**Problem**
Output the full listing exactly, character for character.

*** Supplied material ***

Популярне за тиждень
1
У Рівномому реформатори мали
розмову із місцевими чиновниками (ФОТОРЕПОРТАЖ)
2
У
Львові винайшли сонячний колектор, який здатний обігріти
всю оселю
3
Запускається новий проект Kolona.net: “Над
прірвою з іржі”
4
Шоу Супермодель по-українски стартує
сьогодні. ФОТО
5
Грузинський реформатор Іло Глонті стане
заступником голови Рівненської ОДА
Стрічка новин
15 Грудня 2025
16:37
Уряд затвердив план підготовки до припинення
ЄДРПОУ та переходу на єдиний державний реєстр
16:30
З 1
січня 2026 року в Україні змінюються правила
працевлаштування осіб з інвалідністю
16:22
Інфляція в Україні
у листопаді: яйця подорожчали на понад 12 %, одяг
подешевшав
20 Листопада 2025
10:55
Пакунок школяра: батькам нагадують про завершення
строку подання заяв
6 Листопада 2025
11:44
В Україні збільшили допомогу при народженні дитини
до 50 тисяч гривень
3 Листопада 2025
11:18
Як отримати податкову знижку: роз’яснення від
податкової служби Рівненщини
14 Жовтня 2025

*** End of Supplied material ***

**Task answer**
Популярне за тиждень
1
У Рівномому реформатори мали
розмову із місцевими чиновниками (ФОТОРЕПОРТАЖ)
2
У
Львові винайшли сонячний колектор, який здатний обігріти
всю оселю
3
Запускається новий проект Kolona.net: “Над
прірвою з іржі”
4
Шоу Супермодель по-українски стартує
сьогодні. ФОТО
5
Грузинський реформатор Іло Глонті стане
заступником голови Рівненської ОДА
Стрічка новин
15 Грудня 2025
16:37
Уряд затвердив план підготовки до припинення
ЄДРПОУ та переходу на єдиний державний реєстр
16:30
З 1
січня 2026 року в Україні змінюються правила
працевлаштування осіб з інвалідністю
16:22
Інфляція в Україні
у листопаді: яйця подорожчали на понад 12 %, одяг
подешевшав
20 Листопада 2025
10:55
Пакунок школяра: батькам нагадують про завершення
строку подання заяв
6 Листопада 2025
11:44
В Україні збільшили допомогу при народженні дитини
до 50 тисяч гривень
3 Листопада 2025
11:18
Як отримати податкову знижку: роз’яснення від
податкової служби Рівненщини
14 Жовтня 2025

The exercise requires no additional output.